UK spy agencies face court challenge

The groups including Big Brother Watch, the Open Rights Group and English PEN together with the German internet activist Constanze Kurz are challenging GCHQ’s mass online surveillance programs at the European Court of Human Rights.

In their papers filed at the court, they said that Britain’s spy agencies have illegally collected vast amounts of private data, including the content of e-mails and social media messages.

The court action is made after revelations by the U.S. whistleblower Edward Snowden that the UK spy agencies are tracking and collecting data transmitted by cellphones or through online activity in a daily basis.

“GCHQ has the capacity to collect more than 21 petabytes of data a day – equivalent to sending all the information in all the books in the British Library 192 times every 24 hours”, according to later estimates.

“We are asking the court to declare that unrestrained surveillance of much of Europe’s internet communications by the UK government, and the outdated regulatory system that has permitted this, breach our rights to privacy”, said Daniel Carey, solicitor at Deighton Pierce Glynn, which is taking the case.

Nick Pickles, director of Big Brother Watch, said the system with which spying apparatuses are regulated was no longer fit for purpose.

“The laws governing how internet data is accessed were written when barely anyone had broadband access and were intended to cover old-fashioned copper telephone lines,” he said.

“Parliament did not envisage or intend those laws to permit scooping up details of every communication we send, including content, so it’s absolutely right that GCHQ is held accountable in the courts for its actions”, added Pickles.

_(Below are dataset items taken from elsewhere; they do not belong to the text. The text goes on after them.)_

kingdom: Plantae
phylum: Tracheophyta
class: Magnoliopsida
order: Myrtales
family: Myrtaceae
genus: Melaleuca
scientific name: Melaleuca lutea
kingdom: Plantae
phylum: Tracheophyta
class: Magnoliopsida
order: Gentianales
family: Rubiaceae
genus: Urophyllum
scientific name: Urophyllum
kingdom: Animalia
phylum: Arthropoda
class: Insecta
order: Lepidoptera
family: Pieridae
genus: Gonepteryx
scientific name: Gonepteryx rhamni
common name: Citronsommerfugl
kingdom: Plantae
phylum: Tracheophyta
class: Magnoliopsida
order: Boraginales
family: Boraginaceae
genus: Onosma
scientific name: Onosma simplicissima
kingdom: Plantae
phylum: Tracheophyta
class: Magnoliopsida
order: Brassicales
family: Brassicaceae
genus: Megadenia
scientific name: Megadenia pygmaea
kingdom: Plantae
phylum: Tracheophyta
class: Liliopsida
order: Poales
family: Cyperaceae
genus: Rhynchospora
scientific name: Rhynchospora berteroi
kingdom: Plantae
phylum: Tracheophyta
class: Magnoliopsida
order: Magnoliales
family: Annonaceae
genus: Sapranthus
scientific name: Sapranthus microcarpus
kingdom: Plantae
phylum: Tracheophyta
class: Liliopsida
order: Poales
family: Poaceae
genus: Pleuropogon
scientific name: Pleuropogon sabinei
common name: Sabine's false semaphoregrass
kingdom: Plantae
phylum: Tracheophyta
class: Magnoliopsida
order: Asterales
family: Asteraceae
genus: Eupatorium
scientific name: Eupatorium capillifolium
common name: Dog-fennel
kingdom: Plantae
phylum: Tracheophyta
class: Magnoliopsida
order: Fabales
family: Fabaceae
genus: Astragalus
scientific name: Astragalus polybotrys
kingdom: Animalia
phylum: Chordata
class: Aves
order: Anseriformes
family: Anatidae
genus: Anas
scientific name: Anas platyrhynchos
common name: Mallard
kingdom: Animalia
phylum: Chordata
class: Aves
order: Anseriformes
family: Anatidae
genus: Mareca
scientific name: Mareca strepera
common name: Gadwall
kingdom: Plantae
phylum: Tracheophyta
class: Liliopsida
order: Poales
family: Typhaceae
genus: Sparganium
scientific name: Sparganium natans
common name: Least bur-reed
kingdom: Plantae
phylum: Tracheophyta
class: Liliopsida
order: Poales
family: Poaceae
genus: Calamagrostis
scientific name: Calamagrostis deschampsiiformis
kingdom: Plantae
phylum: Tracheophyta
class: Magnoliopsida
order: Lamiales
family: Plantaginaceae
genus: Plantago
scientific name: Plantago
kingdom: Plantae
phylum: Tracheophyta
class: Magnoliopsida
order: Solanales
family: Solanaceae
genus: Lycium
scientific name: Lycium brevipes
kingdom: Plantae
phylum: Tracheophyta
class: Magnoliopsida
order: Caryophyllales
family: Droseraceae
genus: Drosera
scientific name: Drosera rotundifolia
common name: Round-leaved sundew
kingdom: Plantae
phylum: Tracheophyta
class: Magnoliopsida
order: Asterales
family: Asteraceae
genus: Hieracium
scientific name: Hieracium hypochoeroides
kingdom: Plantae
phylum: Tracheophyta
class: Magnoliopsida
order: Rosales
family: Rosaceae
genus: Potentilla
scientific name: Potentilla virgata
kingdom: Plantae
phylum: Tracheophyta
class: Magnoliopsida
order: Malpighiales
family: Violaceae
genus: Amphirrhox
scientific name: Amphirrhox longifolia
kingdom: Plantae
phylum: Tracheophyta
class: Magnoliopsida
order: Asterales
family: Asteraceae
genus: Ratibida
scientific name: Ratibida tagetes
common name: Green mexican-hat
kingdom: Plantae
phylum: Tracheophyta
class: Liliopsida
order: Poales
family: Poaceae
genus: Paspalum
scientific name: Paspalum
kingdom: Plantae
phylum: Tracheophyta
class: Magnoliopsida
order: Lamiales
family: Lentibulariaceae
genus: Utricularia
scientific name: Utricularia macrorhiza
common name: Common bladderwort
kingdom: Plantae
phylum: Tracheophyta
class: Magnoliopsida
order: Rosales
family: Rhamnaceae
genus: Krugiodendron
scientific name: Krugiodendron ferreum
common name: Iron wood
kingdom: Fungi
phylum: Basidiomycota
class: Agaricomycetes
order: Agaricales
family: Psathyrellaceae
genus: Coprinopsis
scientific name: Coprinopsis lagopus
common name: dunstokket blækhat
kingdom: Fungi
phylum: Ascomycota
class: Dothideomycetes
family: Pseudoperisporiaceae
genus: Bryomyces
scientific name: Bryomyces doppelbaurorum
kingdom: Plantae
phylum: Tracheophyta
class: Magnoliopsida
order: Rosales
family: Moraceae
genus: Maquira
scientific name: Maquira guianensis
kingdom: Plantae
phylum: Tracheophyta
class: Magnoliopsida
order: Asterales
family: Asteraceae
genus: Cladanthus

Jim Killock, executive director of Open Rights Group, said “the extent of the UK and US surveillance created risks for everyone and placed extreme degrees of power in the hands of secret agencies”.

“This is made worse by the lack of democratic accountability and judicial oversight. People living across the UK, Europe, the USA and beyond need the courts to protect their rights and start the process of re-establishing public trust”, he noted.

The legal challenge came after the Council of Europe adopted a resolution, in which they demanded better protection for whistleblowers who reveal state wrongdoing.